= Ahmad Reza Asghari =

Iranian diplomat

Ahmad Reza Asghari, (also spelled Hamid Reza Eshagi, and also known as Moshen Randjbaran), was an Iranian diplomat accused of organizing terrorist acts in Argentina.

Asghari was the third secretary of the Iranian embassy in Buenos Aires "until his abrupt departure from Argentina" on July 1, 1994.

In November 2006, Argentine Judge Rodolfo Canicoba Corral issued international arrest warrants for Asghari and eight other men — six other Iranians and one Lebanese — in connection to the July 18, 1994, suicide bombing of a Jewish cultural center in Buenos Aires. The AMIA bombing resulted in the murder of 85 people and serious injuries to 151. The Interpol also issued a red notice for him and other suspects for their alleged roles in the attack.

According to an Argentine government investigative report on the bombing "Mr.
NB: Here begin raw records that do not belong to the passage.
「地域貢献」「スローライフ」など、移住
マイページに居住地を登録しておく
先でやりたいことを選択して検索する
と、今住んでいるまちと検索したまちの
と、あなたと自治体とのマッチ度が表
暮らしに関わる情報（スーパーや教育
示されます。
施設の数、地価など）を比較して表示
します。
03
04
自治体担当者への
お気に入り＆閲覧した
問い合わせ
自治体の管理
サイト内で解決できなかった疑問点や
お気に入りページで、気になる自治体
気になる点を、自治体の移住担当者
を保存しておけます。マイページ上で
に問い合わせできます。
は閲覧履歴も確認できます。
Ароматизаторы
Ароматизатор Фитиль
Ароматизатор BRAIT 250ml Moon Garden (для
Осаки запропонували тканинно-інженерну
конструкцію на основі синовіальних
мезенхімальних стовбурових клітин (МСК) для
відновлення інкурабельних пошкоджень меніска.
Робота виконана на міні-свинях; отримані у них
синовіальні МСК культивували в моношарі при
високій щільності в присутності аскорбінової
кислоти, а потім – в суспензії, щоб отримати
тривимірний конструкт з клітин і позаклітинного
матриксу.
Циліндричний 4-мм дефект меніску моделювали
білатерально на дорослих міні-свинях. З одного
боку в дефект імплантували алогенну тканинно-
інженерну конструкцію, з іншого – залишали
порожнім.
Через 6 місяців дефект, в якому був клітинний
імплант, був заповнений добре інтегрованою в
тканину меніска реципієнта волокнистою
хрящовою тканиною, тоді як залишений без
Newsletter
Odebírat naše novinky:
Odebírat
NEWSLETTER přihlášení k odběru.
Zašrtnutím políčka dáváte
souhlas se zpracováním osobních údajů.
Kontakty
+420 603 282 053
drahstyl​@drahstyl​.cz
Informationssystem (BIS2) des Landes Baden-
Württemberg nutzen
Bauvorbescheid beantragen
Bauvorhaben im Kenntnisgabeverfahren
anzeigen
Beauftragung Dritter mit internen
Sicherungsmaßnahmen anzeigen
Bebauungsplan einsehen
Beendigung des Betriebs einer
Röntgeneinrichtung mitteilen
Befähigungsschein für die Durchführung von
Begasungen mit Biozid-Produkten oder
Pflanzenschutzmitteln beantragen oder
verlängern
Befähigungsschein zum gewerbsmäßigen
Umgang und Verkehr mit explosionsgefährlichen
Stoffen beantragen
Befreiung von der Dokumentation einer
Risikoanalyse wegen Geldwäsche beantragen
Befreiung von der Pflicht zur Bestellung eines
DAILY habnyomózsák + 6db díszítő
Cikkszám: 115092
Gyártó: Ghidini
Asghari was one of the highest placed persons in charge of the attack, and was also responsible for activating the clandestine networks of Iranians in Argentina".

The report stated that Asghari was present at an August 14, 1993, meeting with former Iranian President Akbar Hashemi Rafsanjani and his top deputies in the Iranian city of Mashad where the decision was made to commit the terrorist attack.

Prior to his posting in Argentina, Asghari "had served in Iran's renowned Revolutionary Guard", according to the Argentine investigative report.

Asghari's "name surfaced as a delegate to a 2002 U.N. conference in Geneva, where he was listed as the Iranian foreign ministry's first secretary in the department for international economic affairs", according to Brett Stephens, an editorial columnist at The Wall Street Journal.